- [Work item]: The answer must be an exact copy of the lines from the one with "прочность, теплоизоляция" through the final line of the records below, with no pictures.

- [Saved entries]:

··········

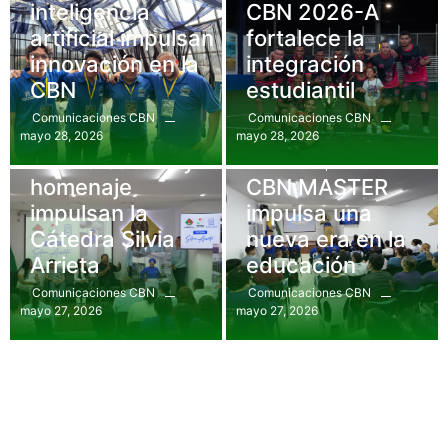
inteligencia
CBN 2026-A
artificial impulsan
fortalece la
innovación en la
integración
CBN
estudiantil
Comunicaciones CBN
Comunicaciones CBN
mayo 28, 2026
mayo 28, 2026
Eventos
,
Gastronomía
Conversatorio y
Comunicados
,
Eventos
homenaje
CBN MASTER
impulsan la
impulsa una
Cátedra Silvia
nueva era en la
Arrieta
educación
Comunicaciones CBN
Comunicaciones CBN
mayo 27, 2026
mayo 27, 2026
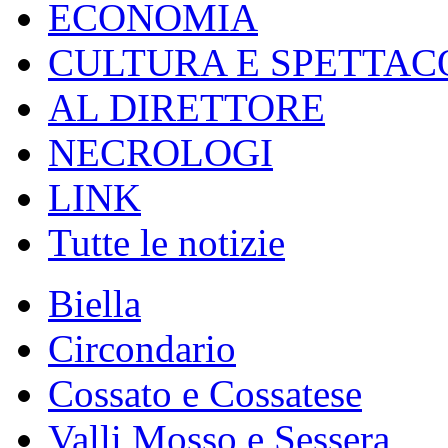
ECONOMIA
CULTURA E SPETTAC
AL DIRETTORE
NECROLOGI
LINK
Tutte le notizie
Biella
Circondario
Cossato e Cossatese
Valli Mosso e Sessera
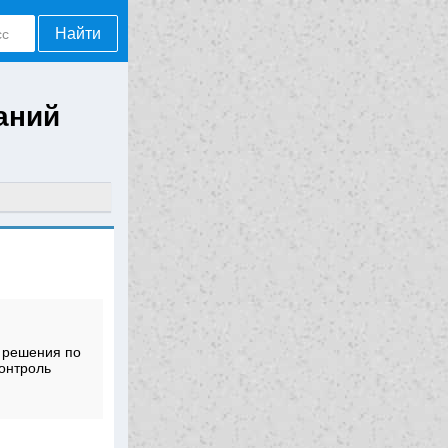
Найти
аний
 решения по
контроль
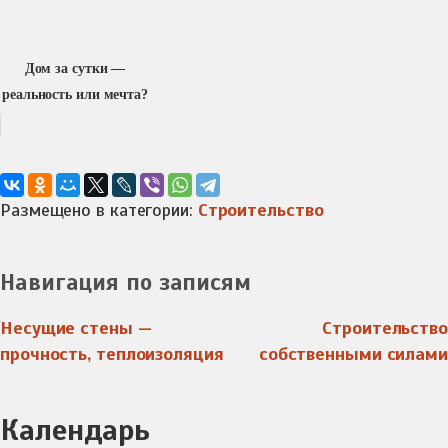
Дом за сутки —
реальность или мечта?
Размещено в категории:
Строительство
Навигация по записям
Несущие стены —
Строительство
прочность, теплоизоляция
собственными силами
Календарь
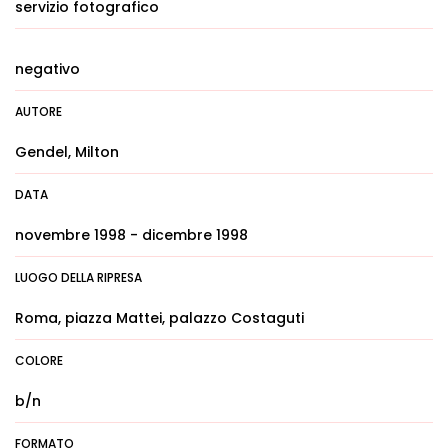
servizio fotografico
negativo
AUTORE
Gendel, Milton
DATA
novembre 1998 - dicembre 1998
LUOGO DELLA RIPRESA
Roma, piazza Mattei, palazzo Costaguti
COLORE
b/n
FORMATO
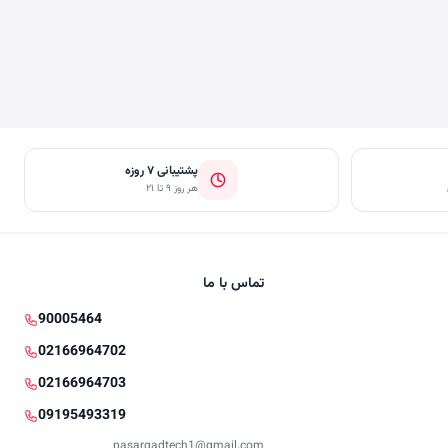
پشتیبانی ۷ روزه
هر روز ۹ تا ۲۱
تماس با ما
90005464
02166964702
02166964703
09195493319
pasargadtech1@gmail.com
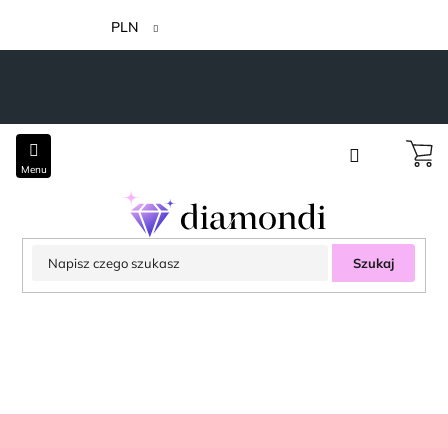
Przejść
do
PLN
treści
Szukaj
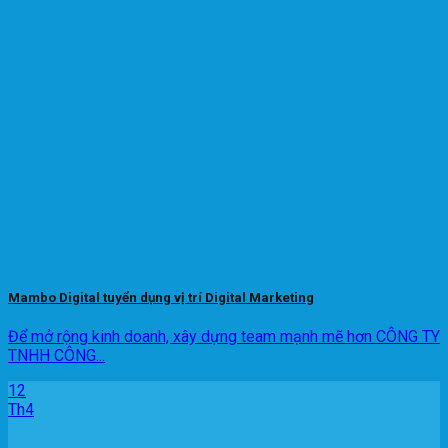
Mambo Digital tuyển dụng vị trí Digital Marketing
Để mở rộng kinh doanh, xây dựng team mạnh mẽ hơn CÔNG TY
TNHH CÔNG...
12
Th4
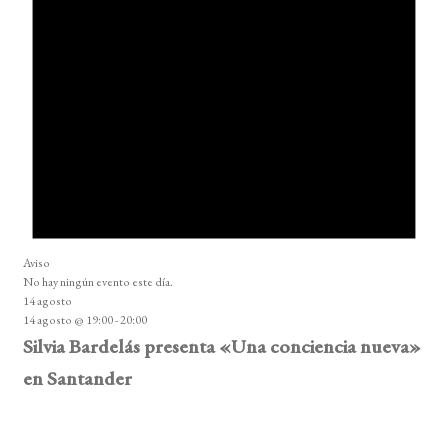
Aviso
No hay ningún evento este día.
14 agosto
14 agosto @ 19:00
-
20:00
Silvia Bardelás presenta «Una conciencia nueva»
en Santander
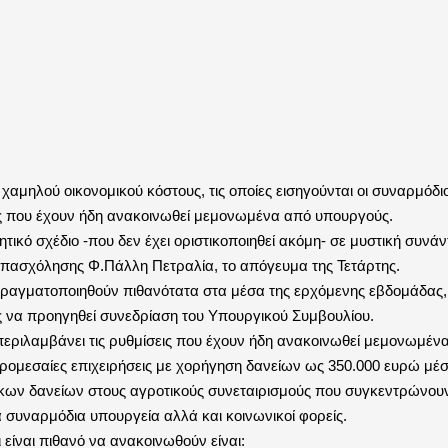
αμηλού οικονομικού κόστους, τις οποίες εισηγούνται οι συναρμόδι
εις που έχουν ήδη ανακοινωθεί μεμονωμένα από υπουργούς.
κό σχέδιο -που δεν έχει οριστικοποιηθεί ακόμη- σε μυστική συνάν
πασχόλησης Φ.Πάλλη Πετραλία, το απόγευμα της Τετάρτης.
πραγματοποιηθούν πιθανότατα στα μέσα της ερχόμενης εβδομάδας,
ς να προηγηθεί συνεδρίαση του Υπουργικού Συμβουλίου.
περιλαμβάνει τις ρυθμίσεις που έχουν ήδη ανακοινωθεί μεμονωμέν
μικρομεσαίες επιχειρήσεις με χορήγηση δανείων ως 350.000 ευρώ 
κων δανείων στους αγροτικούς συνεταιρισμούς που συγκεντρώνουν
α συναρμόδια υπουργεία αλλά και κοινωνικοί φορείς.
είναι πιθανό να ανακοινωθούν είναι:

··········

- [Result of this exercise]:
прочность, теплоизоляция
собственными силами
Календарь
servizio fotografico
negativo
AUTORE
Gendel, Milton
DATA
novembre 1998 - dicembre 1998
LUOGO DELLA RIPRESA
Roma, piazza Mattei, palazzo Costaguti
COLORE
b/n
FORMATO
پشتیبانی ۷ روزه
هر روز ۹ تا ۲۱
تماس با ما
90005464
02166964702
02166964703
09195493319
pasargadtech1@gmail.com
Przejść
do
PLN
treści
Szukaj
Mambo Digital tuyển dụng vị trí Digital Marketing
Để mở rộng kinh doanh, xây dựng team mạnh mẽ hơn CÔNG TY
TNHH CÔNG...
12
Th4
Aviso
No hay ningún evento este día.
14 agosto
14 agosto @ 19:00
-
20:00
Silvia Bardelás presenta «Una conciencia nueva»
en Santander
αμηλού οικονομικού κόστους, τις οποίες εισηγούνται οι συναρμόδι
εις που έχουν ήδη ανακοινωθεί μεμονωμένα από υπουργούς.
κό σχέδιο -που δεν έχει οριστικοποιηθεί ακόμη- σε μυστική συνάν
πασχόλησης Φ.Πάλλη Πετραλία, το απόγευμα της Τετάρτης.
πραγματοποιηθούν πιθανότατα στα μέσα της ερχόμενης εβδομάδας,
ς να προηγηθεί συνεδρίαση του Υπουργικού Συμβουλίου.
περιλαμβάνει τις ρυθμίσεις που έχουν ήδη ανακοινωθεί μεμονωμέν
μικρομεσαίες επιχειρήσεις με χορήγηση δανείων ως 350.000 ευρώ 
κων δανείων στους αγροτικούς συνεταιρισμούς που συγκεντρώνουν
α συναρμόδια υπουργεία αλλά και κοινωνικοί φορείς.
είναι πιθανό να ανακοινωθούν είναι:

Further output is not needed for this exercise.